▸ Record set:
* * *

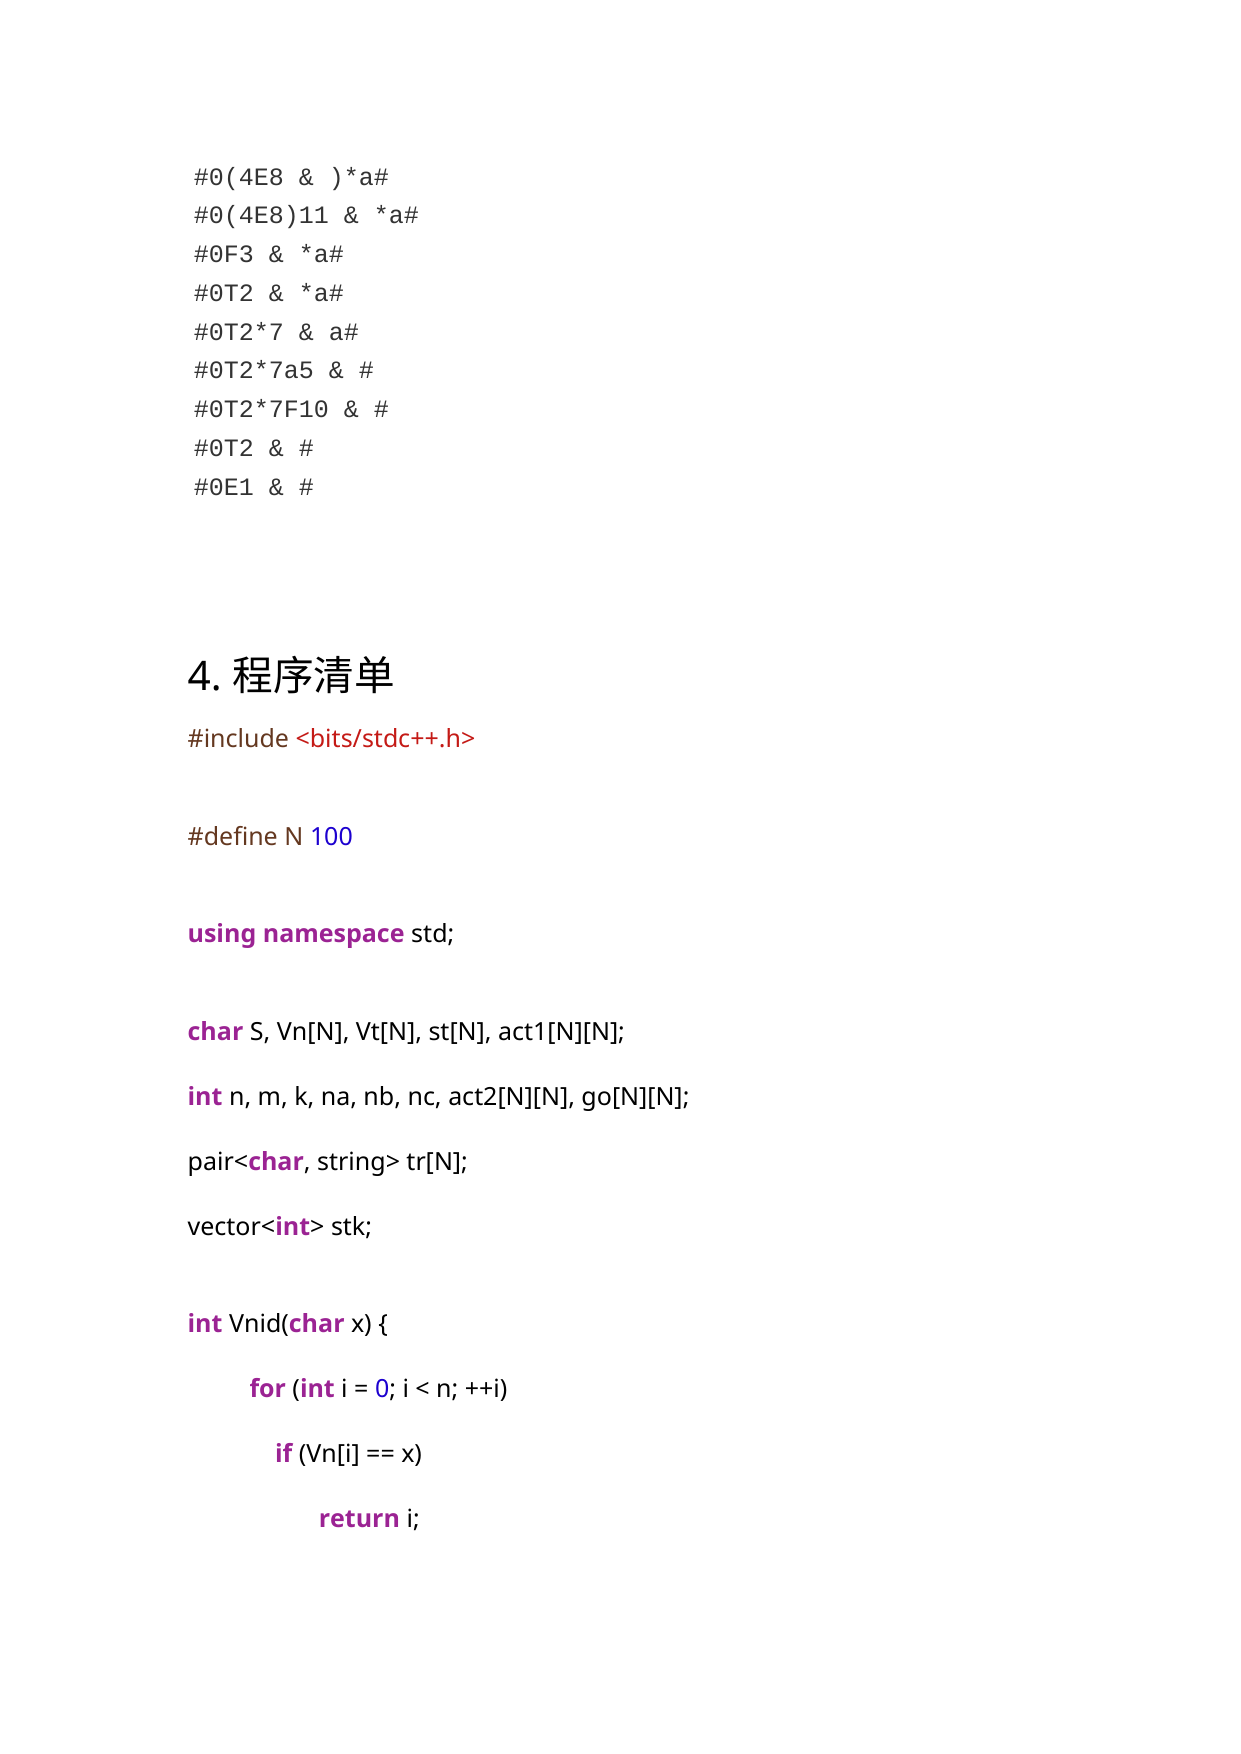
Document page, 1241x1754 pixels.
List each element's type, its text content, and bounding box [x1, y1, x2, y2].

text int n, m, k, na, nb, nc, act2[N][N], go[N][N]; [187, 1063, 1053, 1128]
text if (Vn[i] == x) [187, 1421, 1053, 1486]
text char S, Vn[N], Vt[N], st[N], act1[N][N]; [187, 998, 1053, 1063]
text pair<char, string> tr[N]; [187, 1128, 1053, 1193]
text #0T2*7F10 & # [194, 394, 1046, 427]
text #0T2*7a5 & # [194, 356, 1046, 388]
text int Vnid(char x) { [187, 1291, 1053, 1356]
text for (int i = 0; i < n; ++i) [187, 1356, 1053, 1421]
text using namespace std; [187, 901, 1053, 966]
text #0F3 & *a# [194, 239, 1046, 272]
text #0E1 & # [194, 472, 1046, 504]
text #0T2 & *a# [194, 278, 1046, 311]
text #0T2*7 & a# [194, 317, 1046, 349]
text 4. 程序清单 [187, 641, 1053, 706]
text return i; [187, 1486, 1053, 1551]
text #0(4E8 & )*a# [194, 162, 1046, 194]
text #define N 100 [187, 803, 1053, 868]
text vector<int> stk; [187, 1193, 1053, 1258]
text #include <bits/stdc++.h> [187, 706, 1053, 771]
text #0T2 & # [194, 433, 1046, 466]
text #0(4E8)11 & *a# [194, 201, 1046, 233]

* * *

▸ Task objective:
No pictures should appear in the copy, and each record above is to be returned exactly.

▸ Answer space:
Document page, 1241x1754 pixels.
List each element's type, its text content, and bounding box [x1, y1, x2, y2].

text int n, m, k, na, nb, nc, act2[N][N], go[N][N]; [187, 1063, 1053, 1128]
text if (Vn[i] == x) [187, 1421, 1053, 1486]
text char S, Vn[N], Vt[N], st[N], act1[N][N]; [187, 998, 1053, 1063]
text pair<char, string> tr[N]; [187, 1128, 1053, 1193]
text #0T2*7F10 & # [194, 394, 1046, 427]
text #0T2*7a5 & # [194, 356, 1046, 388]
text int Vnid(char x) { [187, 1291, 1053, 1356]
text for (int i = 0; i < n; ++i) [187, 1356, 1053, 1421]
text using namespace std; [187, 901, 1053, 966]
text #0F3 & *a# [194, 239, 1046, 272]
text #0E1 & # [194, 472, 1046, 504]
text #0T2 & *a# [194, 278, 1046, 311]
text #0T2*7 & a# [194, 317, 1046, 349]
text 4. 程序清单 [187, 641, 1053, 706]
text return i; [187, 1486, 1053, 1551]
text #0(4E8 & )*a# [194, 162, 1046, 194]
text #define N 100 [187, 803, 1053, 868]
text vector<int> stk; [187, 1193, 1053, 1258]
text #include <bits/stdc++.h> [187, 706, 1053, 771]
text #0T2 & # [194, 433, 1046, 466]
text #0(4E8)11 & *a# [194, 201, 1046, 233]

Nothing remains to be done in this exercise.